La situation est donc paradoxale. D’une part, Dominique Lamure est le seul interprète du film à n’avoir aucun gros plan, aucune scène où il serait même reconnaissable et aucune ligne de dialogue – un acteur (très) secondaire du film, donc. D’autre part, Marcel est l’unique personnage indiscutablement « bon » et « gentil », et par son silence et par son effacement, il se distingue des 8 femmes et sort du lot, comme un personnage principal. Rien d’étonnant, finalement, dans un film qui est à la fois un hommage fasciné aux femmes et un opus empreint de misogynie.
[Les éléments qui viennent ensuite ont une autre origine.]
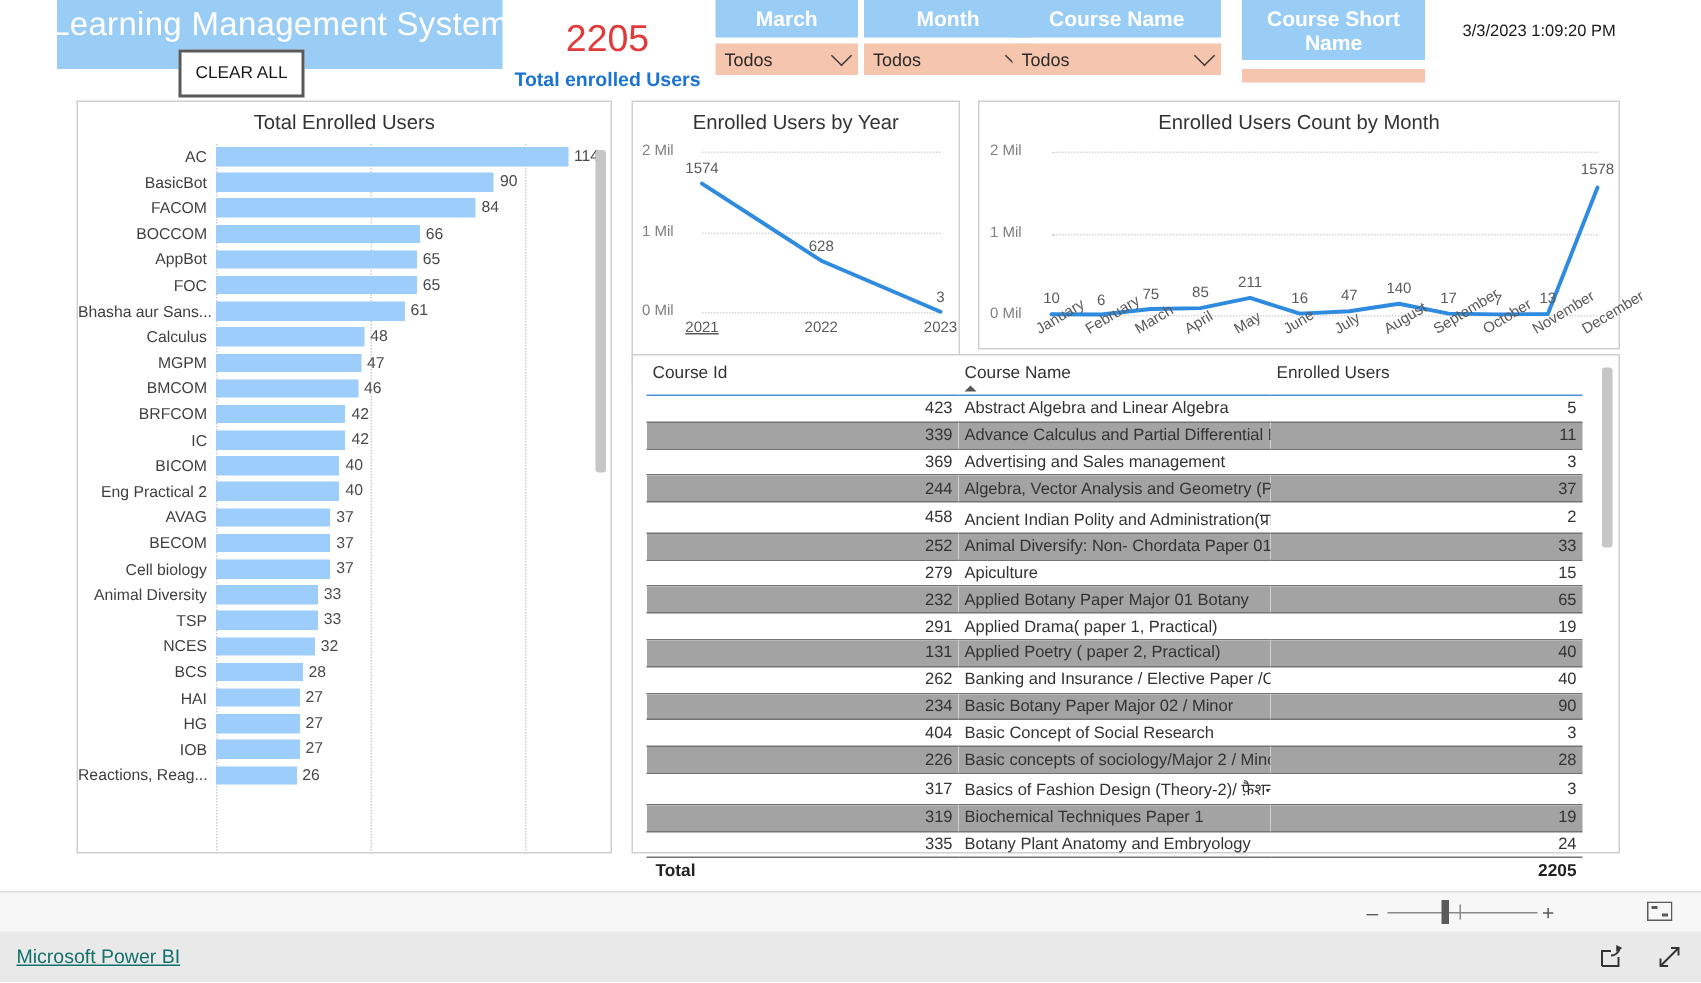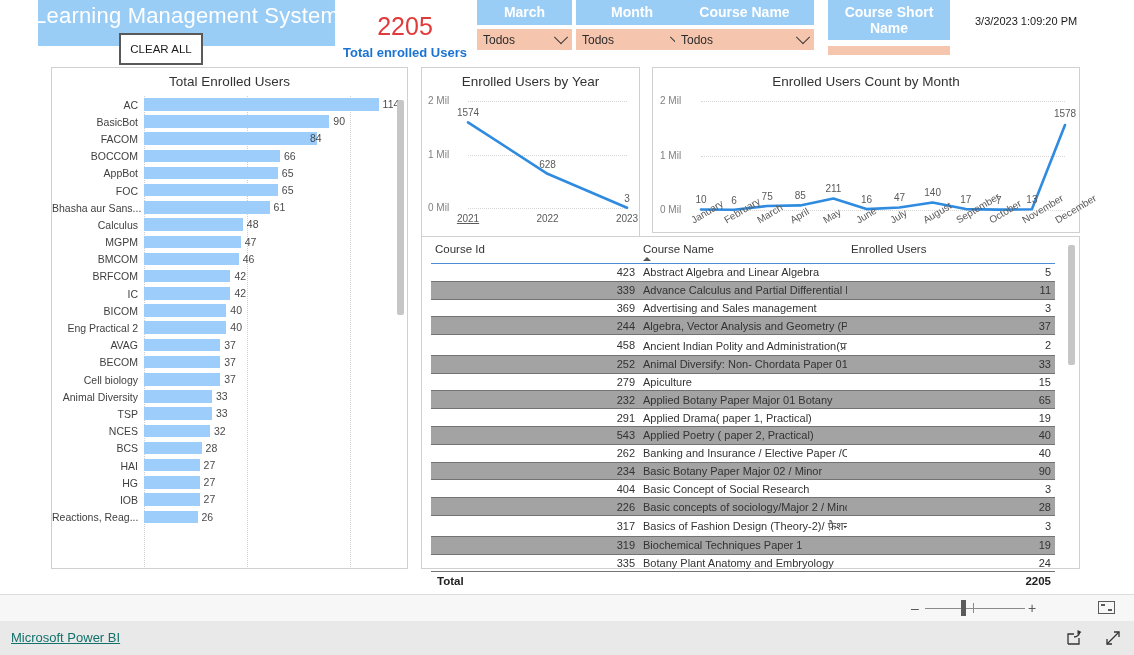--- a/index.html
+++ b/index.html
@@ -370,7 +370,7 @@
           <div class="bar-cat">FACOM</div>
           <div class="bar-track">
             <div class="bar-fill" style="width:172.9px;background:#9DCEFB"></div>
-            <div class="bar-val" style="left:166px">84</div>
+            <div class="bar-val" style="left:177px">84</div>
           </div>
         </div>
         <div class="bar-row">

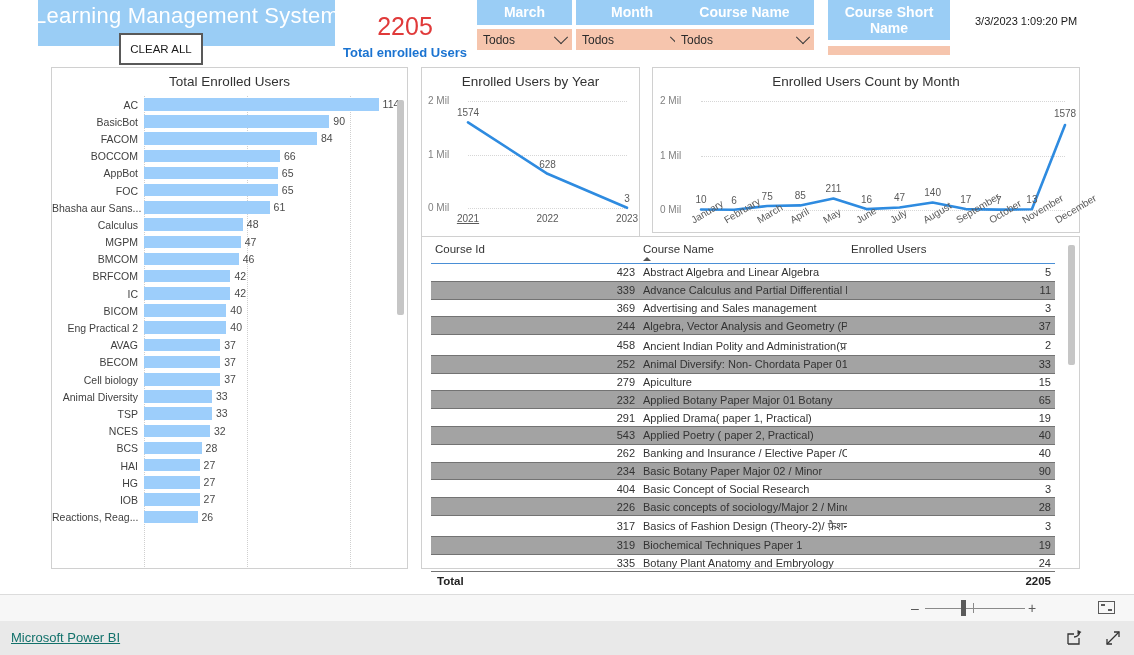--- a/index.html
+++ b/index.html
@@ -659,7 +659,7 @@
             <td class="c-num">19</td>
           </tr>
           <tr class="alt">
-            <td class="c-id">543</td>
+            <td class="c-id">131</td>
             <td>Applied Poetry ( paper 2, Practical)</td>
             <td class="c-num">40</td>
           </tr>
Intradiégétique et extradiégétique : celle qu’on vénère

Curieusement, au générique final, la distribution ne mentionne pas que les 8 comédiennes et Dominique Lamure. On y trouve aussi, juste en-dessous de ce dernier, la photo de Romy Schneider et l’auteur du cliché, Giancarlo Botti. Lors d’une scène réunissant Louise et Gaby, la bonne, soudain libérée de ses manières et de sa déférence, indique à sa patronne à quel point elle est déçue de son comportement. Elle laisse alors échapper de son corsage une photo que Gaby regarde : c’est celle de Romy Schneider, que Louise présente comme son ancienne maîtresse de maison (elle ne lui donne pas de nom), qu’elle « respectait » et même « aimait ». La référence que porte Louise, par sa tenue et ses bottes, au Journal d’une femme de chambre prend tout son sens à ce moment, puisque l’on sait que dans ce film, le personnage de femme de chambre interprété par Jeanne Moreau évolue dans des relations sexuelles et amoureuses basées essentiellement sur des rapports de domination.

La photo de Romy Schneider dans 8 Femmes

Alors que Gaby, Suzon ou la grand-mère parlent d’hommes, amants ou maris, qui n’apparaissent pas dans l’histoire, Louise cite elle un personnage féminin, à qui le film prête un visage par le biais d’une photo. Ce personnage – objet, autant qu’on puisse en juger, d’une passion lesbienne(4) – jouit donc d’un degré d’incarnation supérieur (bien que muette elle aussi) à celui des autres absents du film, tous masculins et pris dans une relation (forcément hétérosexuelle) avec l’une des femmes du film. Cependant, la présence de cette photo dépasse le niveau intradiégétique pour toucher aussi, comme les références à The Women ou Gilda, à l’extradiégétique. La photo n’est en effet pas celle de n’importe quelle femme, mais bien de Romy Schneider. Son nom n’est pas prononcé : c’est au spectateur que ce clin d’œil s’adresse, et non aux personnages. C’est sans doute la référence cinématographique la plus claire et universellement accessible du film. Elle n’ouvre pas vers d’autres films. Elle commente plutôt le film d’Ozon en tant que discours sur ses actrices. Avant, la patronne était Romy Schneider, maintenant (c’est-à-dire au moment du tournage), le rôle incombe à Catherine Deneuve. 8 femmes crée ainsi une filiation entre les deux comédiennes, à qui il attribue le rôle de référence du cinéma (français, du moins). Avec ces ouvertures vers Romy Schneider, Jeanne Moreau ou Rita Hayworth, Ozon propose peut-être aussi un casting alternatif pour son film. Un casting rêvé derrière son casting de rêve ?


Film pour 8 personnages, film pour 8 actrices célèbres, 8 femmes déborde souvent au-delà de ses protagonistes déclarées. Avec ses références à l’histoire du cinéma et les personnages masculins qu’il évoque, il tisse un discours à la fois sur le septième art, auquel le film rend un vibrant hommage, et sur les relations entre hommes et femmes – au cinéma et dans le monde d’aujourd’hui. Tout cela à partir d’une pièce de théâtre oubliée.